DIRECTIONS FOR THIS TASK -
Copy out all lines from the entries below in which "with" occurs.

MATERIAL PROVIDED section start

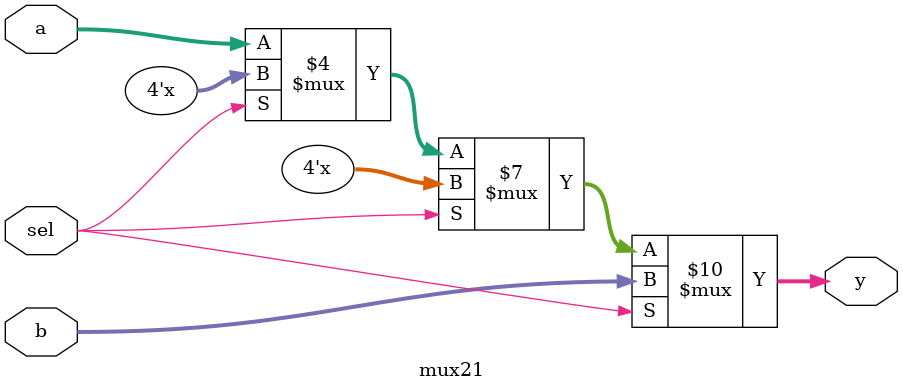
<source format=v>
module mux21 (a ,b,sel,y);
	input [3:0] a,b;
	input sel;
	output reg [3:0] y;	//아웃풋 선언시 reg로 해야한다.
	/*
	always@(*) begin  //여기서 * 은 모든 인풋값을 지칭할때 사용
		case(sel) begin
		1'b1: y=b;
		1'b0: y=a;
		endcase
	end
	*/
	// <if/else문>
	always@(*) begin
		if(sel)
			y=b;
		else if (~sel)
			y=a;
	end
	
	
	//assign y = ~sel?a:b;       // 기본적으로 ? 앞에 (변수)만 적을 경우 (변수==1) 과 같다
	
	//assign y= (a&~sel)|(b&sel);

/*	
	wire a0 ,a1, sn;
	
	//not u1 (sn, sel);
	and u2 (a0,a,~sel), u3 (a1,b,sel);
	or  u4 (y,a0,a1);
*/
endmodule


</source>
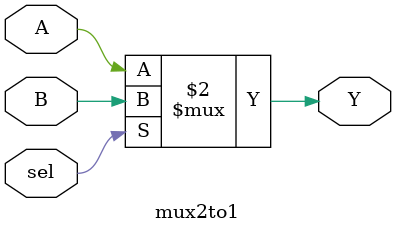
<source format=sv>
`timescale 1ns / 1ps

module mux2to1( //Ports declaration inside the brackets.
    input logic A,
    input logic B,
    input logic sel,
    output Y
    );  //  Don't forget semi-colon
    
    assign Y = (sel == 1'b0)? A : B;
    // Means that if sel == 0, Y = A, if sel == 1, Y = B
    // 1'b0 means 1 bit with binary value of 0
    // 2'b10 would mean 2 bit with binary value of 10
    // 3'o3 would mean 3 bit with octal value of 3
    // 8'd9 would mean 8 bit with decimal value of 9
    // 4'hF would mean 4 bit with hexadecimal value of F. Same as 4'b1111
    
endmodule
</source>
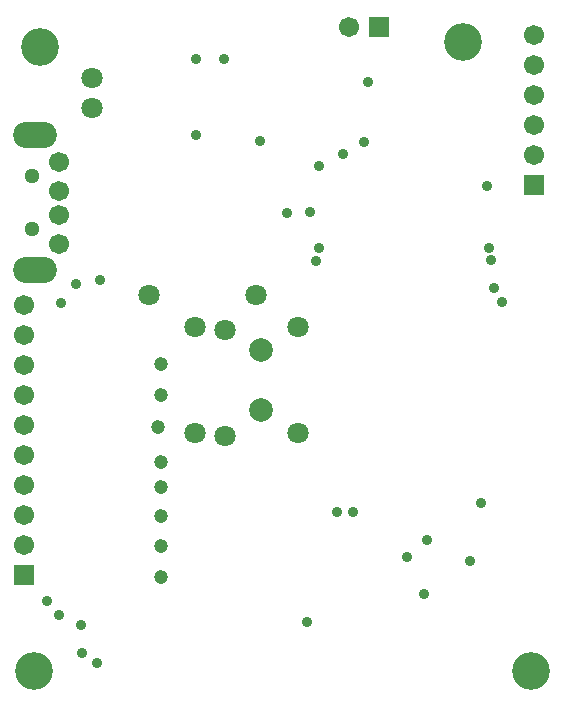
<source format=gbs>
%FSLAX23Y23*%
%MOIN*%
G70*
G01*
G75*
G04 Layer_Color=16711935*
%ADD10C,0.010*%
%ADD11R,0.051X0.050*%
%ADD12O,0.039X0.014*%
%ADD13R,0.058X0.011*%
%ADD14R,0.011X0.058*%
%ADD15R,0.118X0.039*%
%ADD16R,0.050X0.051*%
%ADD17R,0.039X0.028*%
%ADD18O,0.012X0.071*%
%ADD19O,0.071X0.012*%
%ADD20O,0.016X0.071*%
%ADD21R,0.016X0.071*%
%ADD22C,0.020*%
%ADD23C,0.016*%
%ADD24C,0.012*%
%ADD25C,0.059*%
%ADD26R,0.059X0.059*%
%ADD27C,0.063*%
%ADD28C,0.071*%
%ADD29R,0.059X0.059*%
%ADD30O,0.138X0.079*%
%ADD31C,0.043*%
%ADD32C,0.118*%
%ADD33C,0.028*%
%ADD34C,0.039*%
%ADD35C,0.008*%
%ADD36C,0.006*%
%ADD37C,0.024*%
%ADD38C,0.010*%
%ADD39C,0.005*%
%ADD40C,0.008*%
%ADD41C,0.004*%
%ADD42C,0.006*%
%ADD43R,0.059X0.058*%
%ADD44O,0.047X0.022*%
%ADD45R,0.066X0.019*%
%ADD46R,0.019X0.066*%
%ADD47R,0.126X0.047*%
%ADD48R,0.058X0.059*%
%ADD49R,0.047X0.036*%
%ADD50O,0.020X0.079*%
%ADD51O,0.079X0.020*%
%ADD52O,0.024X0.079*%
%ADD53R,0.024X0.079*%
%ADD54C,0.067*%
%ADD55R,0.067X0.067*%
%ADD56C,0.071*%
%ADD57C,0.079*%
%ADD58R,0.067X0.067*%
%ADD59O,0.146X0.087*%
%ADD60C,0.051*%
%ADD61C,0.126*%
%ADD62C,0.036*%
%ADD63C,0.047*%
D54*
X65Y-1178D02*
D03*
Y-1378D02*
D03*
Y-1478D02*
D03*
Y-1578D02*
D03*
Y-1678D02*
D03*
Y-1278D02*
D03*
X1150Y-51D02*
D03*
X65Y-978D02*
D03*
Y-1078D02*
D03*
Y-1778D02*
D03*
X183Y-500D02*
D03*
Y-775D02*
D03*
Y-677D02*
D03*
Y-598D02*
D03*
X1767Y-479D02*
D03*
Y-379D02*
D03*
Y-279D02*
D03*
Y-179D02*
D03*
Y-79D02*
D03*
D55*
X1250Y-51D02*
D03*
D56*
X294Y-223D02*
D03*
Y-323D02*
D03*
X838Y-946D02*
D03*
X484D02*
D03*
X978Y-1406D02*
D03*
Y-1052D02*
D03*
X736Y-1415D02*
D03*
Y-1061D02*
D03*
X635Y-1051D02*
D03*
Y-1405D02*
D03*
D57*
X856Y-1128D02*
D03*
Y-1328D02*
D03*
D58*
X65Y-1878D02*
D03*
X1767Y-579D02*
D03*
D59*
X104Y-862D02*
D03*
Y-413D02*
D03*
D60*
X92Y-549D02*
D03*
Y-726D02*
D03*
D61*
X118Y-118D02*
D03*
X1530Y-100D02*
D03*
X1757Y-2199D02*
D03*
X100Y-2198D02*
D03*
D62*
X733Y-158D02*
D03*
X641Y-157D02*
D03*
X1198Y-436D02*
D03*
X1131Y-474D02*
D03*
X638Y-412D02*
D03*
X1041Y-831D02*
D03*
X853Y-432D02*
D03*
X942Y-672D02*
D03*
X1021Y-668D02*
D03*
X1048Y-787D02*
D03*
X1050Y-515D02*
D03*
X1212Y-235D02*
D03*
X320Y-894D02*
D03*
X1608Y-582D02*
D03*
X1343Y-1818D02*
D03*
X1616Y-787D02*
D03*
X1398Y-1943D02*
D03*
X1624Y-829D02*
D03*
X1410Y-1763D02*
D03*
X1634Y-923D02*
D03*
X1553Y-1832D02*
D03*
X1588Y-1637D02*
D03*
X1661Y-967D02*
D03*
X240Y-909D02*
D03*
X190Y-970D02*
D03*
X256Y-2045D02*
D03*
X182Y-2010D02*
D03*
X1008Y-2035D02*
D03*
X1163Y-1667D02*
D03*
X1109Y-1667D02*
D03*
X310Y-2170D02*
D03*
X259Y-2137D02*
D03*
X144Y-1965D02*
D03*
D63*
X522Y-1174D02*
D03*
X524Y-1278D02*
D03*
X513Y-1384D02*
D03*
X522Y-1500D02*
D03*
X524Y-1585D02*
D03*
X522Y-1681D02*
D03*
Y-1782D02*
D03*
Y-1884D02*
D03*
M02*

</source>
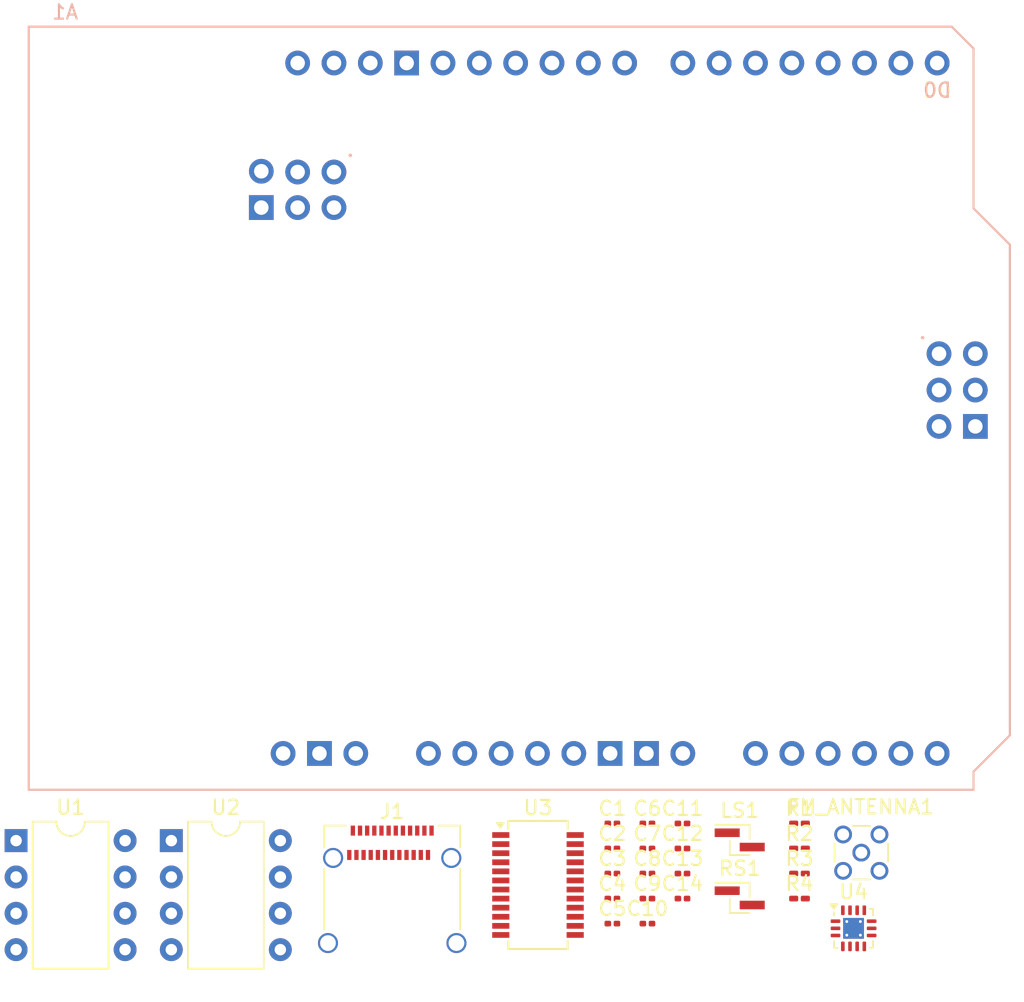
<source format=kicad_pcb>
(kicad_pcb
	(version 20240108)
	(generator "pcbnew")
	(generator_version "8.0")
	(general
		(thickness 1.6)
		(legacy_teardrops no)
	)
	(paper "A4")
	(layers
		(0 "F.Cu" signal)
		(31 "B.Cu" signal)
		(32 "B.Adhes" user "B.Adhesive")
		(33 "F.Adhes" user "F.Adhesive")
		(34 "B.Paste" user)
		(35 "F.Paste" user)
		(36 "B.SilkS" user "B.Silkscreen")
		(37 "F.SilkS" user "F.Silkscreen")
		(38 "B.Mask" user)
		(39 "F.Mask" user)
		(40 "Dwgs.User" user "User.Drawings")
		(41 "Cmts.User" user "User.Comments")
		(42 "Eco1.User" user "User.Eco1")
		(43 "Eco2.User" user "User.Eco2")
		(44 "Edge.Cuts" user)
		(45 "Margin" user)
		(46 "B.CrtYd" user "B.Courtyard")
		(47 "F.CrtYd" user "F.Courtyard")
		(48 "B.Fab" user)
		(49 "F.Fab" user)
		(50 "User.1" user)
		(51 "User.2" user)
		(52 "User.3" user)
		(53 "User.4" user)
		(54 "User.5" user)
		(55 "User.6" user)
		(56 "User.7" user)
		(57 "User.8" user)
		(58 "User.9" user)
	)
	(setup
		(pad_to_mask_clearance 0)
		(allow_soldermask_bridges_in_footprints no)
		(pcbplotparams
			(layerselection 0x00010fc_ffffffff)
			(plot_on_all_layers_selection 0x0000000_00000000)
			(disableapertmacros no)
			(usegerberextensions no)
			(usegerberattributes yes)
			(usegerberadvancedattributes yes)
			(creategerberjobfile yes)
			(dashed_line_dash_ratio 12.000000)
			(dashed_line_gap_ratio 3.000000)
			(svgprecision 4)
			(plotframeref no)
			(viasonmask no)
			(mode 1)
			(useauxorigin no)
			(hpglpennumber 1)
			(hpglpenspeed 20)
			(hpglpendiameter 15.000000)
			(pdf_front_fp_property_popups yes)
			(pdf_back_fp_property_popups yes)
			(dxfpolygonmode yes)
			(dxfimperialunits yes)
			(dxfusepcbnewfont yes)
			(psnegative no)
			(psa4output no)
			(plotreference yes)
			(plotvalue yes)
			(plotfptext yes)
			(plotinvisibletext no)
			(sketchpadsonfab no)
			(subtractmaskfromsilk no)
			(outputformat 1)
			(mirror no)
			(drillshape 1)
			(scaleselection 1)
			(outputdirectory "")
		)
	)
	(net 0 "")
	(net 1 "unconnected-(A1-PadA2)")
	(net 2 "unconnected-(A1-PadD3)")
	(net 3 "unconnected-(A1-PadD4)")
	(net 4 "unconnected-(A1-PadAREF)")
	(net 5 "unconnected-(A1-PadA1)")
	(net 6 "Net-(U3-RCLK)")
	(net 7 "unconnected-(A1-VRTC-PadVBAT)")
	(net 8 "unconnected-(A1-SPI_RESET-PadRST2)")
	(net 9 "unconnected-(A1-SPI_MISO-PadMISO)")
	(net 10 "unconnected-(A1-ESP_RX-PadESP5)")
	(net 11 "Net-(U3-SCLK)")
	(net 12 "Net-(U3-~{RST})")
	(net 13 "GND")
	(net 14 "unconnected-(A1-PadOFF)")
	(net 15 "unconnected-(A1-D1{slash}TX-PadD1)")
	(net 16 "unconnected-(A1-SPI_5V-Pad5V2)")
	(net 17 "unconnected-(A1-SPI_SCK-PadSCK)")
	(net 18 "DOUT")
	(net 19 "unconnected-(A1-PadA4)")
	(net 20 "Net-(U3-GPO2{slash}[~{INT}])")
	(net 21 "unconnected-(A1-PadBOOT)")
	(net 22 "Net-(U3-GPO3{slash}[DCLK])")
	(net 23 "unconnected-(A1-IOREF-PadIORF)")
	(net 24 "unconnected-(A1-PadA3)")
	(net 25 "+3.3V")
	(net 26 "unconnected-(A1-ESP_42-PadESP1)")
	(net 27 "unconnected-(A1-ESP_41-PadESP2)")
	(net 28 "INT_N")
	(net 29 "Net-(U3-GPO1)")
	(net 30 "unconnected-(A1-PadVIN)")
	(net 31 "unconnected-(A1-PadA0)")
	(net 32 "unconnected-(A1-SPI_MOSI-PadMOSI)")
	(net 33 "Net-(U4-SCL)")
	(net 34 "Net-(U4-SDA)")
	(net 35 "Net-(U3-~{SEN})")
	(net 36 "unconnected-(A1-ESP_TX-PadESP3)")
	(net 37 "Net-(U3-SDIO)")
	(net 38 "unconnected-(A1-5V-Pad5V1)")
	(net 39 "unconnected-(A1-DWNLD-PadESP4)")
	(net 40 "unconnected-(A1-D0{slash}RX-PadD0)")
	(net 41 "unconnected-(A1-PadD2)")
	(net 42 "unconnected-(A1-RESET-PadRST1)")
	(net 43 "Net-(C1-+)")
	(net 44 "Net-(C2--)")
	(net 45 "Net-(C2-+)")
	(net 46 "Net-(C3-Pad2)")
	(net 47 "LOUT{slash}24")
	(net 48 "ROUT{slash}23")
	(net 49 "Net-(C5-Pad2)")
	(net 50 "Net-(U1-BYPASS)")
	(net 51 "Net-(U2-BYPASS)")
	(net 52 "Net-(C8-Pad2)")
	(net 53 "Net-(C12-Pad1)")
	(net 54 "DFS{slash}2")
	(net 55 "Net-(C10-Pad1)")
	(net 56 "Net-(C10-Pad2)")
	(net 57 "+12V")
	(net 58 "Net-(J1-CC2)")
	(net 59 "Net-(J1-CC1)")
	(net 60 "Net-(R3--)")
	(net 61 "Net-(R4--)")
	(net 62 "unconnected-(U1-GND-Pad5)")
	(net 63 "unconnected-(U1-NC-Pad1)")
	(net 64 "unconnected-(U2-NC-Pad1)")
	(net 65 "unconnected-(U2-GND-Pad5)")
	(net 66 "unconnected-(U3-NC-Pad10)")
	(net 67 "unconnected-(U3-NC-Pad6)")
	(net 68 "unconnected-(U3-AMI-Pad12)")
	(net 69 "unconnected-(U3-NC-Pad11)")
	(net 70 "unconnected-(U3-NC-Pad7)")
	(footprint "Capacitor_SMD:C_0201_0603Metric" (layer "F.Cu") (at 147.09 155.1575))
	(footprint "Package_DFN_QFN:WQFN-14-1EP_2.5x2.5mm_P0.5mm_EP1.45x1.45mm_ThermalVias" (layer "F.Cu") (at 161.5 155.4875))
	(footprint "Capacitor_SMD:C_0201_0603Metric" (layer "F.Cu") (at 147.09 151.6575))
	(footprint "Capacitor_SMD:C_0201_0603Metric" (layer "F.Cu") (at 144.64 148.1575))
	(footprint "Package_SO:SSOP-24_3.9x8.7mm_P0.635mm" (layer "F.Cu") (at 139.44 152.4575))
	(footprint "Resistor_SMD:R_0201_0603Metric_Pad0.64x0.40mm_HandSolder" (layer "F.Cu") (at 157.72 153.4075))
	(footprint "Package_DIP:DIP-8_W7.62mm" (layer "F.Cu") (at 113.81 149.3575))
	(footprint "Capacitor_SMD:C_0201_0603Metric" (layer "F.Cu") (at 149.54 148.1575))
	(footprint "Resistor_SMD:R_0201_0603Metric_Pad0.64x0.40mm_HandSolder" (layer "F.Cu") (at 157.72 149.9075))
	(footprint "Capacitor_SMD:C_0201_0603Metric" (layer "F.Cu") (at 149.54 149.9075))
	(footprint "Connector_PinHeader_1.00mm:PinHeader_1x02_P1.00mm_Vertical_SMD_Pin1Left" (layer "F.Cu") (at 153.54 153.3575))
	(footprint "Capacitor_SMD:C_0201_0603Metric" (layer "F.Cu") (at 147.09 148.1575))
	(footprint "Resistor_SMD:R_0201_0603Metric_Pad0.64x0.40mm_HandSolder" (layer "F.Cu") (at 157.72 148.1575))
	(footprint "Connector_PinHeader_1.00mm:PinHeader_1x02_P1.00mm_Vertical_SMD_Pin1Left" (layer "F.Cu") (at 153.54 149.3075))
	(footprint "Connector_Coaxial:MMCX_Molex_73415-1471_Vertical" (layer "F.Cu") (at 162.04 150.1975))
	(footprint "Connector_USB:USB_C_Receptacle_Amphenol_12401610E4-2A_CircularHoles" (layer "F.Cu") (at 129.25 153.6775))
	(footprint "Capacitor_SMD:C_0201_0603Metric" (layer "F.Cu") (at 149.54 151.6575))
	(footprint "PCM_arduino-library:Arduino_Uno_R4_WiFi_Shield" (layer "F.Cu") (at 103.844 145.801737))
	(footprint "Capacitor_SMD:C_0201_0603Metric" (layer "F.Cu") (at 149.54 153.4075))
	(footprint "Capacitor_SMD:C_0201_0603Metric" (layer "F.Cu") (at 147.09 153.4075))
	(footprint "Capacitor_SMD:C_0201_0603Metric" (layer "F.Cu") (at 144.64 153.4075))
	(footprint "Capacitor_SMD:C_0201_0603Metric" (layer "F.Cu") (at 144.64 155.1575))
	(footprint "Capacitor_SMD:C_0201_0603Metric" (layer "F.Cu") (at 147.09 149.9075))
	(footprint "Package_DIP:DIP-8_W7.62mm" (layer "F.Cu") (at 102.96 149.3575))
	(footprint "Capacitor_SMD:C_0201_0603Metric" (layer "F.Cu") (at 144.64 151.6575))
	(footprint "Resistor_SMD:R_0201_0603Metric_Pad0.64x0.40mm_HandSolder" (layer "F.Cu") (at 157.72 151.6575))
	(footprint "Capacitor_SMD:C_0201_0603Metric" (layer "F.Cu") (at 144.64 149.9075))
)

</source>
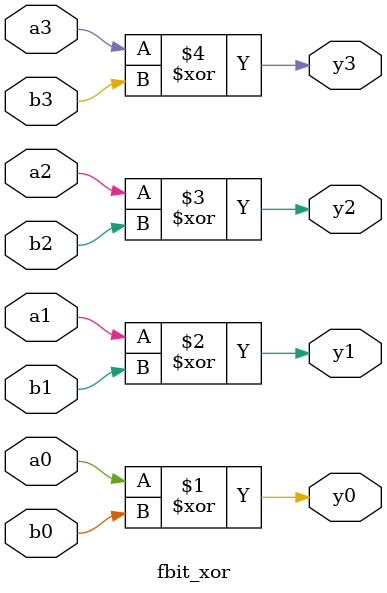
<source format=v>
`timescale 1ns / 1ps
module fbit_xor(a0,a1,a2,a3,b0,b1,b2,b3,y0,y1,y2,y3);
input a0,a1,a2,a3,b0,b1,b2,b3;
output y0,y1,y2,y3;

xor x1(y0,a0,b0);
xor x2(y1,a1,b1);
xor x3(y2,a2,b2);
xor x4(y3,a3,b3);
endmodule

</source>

MATERIAL PROVIDED section end

WRITTEN REPLY -
    // 1'b0 means 1 bit with binary value of 0
    // 2'b10 would mean 2 bit with binary value of 10
    // 3'o3 would mean 3 bit with octal value of 3
    // 8'd9 would mean 8 bit with decimal value of 9
    // 4'hF would mean 4 bit with hexadecimal value of F. Same as 4'b1111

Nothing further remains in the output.